- **Exercise instructions**: Repeat word for word everything from the line containing "powstawszy z niego <br>" to the end of the listing, first and last lines included, and only that.

- **Information supplied**:
════════════════

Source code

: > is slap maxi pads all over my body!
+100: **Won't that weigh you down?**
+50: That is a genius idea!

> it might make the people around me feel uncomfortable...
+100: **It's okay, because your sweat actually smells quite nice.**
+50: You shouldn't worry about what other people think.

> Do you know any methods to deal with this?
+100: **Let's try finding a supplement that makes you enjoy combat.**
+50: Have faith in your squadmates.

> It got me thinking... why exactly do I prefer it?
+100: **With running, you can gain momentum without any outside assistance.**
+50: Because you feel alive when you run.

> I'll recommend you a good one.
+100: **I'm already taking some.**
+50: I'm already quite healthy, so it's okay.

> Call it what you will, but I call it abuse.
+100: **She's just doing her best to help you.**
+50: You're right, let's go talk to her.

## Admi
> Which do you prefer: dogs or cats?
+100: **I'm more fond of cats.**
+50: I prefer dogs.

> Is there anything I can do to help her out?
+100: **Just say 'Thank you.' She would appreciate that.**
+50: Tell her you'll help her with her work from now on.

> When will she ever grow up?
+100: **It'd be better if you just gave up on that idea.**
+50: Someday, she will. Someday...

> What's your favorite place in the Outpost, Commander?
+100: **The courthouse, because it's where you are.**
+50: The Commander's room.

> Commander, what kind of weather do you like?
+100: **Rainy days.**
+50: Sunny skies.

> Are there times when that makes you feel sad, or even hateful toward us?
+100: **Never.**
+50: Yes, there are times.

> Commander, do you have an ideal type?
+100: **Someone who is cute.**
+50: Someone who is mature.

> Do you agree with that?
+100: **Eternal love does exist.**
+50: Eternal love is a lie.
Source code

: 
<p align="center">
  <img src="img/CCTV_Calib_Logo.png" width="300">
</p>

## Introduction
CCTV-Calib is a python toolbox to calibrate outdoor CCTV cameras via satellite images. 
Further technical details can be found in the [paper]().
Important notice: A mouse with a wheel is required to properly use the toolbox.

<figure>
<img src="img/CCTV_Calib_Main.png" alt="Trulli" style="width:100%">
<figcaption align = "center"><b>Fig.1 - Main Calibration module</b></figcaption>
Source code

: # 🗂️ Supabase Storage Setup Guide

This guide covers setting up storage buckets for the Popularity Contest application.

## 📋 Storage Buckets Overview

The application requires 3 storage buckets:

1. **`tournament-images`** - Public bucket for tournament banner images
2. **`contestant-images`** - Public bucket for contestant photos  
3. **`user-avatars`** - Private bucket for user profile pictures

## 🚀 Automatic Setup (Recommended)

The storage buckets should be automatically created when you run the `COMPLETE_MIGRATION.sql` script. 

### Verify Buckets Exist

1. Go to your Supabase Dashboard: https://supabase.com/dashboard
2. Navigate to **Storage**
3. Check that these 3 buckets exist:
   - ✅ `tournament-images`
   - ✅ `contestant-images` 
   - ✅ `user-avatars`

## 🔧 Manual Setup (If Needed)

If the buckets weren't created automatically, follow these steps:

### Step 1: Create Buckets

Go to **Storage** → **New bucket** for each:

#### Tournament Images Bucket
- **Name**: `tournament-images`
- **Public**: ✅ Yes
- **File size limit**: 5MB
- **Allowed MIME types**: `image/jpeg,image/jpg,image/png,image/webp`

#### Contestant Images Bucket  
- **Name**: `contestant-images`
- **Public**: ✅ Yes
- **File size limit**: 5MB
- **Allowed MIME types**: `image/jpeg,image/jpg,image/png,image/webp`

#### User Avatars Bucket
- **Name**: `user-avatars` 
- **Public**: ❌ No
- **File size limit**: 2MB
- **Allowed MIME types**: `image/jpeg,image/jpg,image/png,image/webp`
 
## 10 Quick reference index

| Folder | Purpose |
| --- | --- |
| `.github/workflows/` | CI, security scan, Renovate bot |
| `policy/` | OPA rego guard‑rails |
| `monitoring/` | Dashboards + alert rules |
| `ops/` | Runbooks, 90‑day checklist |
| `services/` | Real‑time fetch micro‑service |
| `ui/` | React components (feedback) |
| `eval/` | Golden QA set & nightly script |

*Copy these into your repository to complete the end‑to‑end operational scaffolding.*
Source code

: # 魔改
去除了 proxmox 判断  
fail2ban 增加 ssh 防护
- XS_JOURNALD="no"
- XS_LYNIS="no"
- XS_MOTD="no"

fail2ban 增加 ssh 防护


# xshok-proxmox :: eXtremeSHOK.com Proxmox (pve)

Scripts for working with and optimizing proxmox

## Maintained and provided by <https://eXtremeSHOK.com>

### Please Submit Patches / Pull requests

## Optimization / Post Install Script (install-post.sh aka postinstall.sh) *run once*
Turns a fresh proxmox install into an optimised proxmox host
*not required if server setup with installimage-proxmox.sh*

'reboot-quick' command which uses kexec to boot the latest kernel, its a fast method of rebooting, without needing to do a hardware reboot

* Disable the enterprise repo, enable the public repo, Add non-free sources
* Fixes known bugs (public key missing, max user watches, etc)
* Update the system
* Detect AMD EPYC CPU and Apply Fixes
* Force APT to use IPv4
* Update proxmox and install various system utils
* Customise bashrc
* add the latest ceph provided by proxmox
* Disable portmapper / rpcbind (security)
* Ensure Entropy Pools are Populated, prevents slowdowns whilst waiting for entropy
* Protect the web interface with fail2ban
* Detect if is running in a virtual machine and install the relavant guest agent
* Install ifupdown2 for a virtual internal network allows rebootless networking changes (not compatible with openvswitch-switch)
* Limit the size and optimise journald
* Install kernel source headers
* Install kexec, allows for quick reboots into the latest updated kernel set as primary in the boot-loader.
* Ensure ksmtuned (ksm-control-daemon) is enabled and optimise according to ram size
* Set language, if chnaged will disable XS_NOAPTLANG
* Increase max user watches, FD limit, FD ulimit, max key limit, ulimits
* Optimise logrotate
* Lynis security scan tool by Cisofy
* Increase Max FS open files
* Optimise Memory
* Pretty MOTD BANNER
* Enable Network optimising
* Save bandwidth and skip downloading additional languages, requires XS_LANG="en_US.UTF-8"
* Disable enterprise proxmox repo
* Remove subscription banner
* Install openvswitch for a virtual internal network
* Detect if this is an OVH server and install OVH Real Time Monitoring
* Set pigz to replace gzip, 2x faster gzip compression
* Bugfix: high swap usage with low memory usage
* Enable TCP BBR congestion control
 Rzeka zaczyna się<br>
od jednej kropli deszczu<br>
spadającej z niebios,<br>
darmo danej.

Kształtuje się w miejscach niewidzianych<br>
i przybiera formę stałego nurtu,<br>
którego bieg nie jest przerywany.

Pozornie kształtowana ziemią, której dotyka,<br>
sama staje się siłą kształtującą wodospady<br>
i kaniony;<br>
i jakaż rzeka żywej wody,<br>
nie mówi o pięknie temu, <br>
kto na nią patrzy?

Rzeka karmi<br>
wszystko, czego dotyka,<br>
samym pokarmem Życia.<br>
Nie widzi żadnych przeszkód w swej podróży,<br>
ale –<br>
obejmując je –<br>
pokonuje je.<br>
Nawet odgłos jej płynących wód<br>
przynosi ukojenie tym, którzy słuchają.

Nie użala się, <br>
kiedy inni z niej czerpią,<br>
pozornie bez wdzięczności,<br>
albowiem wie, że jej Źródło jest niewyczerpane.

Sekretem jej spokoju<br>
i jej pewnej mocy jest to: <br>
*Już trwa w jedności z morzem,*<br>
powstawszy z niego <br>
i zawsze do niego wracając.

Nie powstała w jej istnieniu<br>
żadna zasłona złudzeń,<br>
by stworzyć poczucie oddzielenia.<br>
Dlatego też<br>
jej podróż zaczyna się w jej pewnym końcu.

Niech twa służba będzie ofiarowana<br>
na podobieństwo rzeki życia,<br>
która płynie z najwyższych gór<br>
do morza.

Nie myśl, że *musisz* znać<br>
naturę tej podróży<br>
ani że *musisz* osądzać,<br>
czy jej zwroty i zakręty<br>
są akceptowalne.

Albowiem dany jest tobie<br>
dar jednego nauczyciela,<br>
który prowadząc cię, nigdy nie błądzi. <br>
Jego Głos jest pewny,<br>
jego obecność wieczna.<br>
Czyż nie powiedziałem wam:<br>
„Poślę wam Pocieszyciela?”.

════════════════

- **Written answer**:
powstawszy z niego <br>
i zawsze do niego wracając.

Nie powstała w jej istnieniu<br>
żadna zasłona złudzeń,<br>
by stworzyć poczucie oddzielenia.<br>
Dlatego też<br>
jej podróż zaczyna się w jej pewnym końcu.

Niech twa służba będzie ofiarowana<br>
na podobieństwo rzeki życia,<br>
która płynie z najwyższych gór<br>
do morza.

Nie myśl, że *musisz* znać<br>
naturę tej podróży<br>
ani że *musisz* osądzać,<br>
czy jej zwroty i zakręty<br>
są akceptowalne.

Albowiem dany jest tobie<br>
dar jednego nauczyciela,<br>
który prowadząc cię, nigdy nie błądzi. <br>
Jego Głos jest pewny,<br>
jego obecność wieczna.<br>
Czyż nie powiedziałem wam:<br>
„Poślę wam Pocieszyciela?”.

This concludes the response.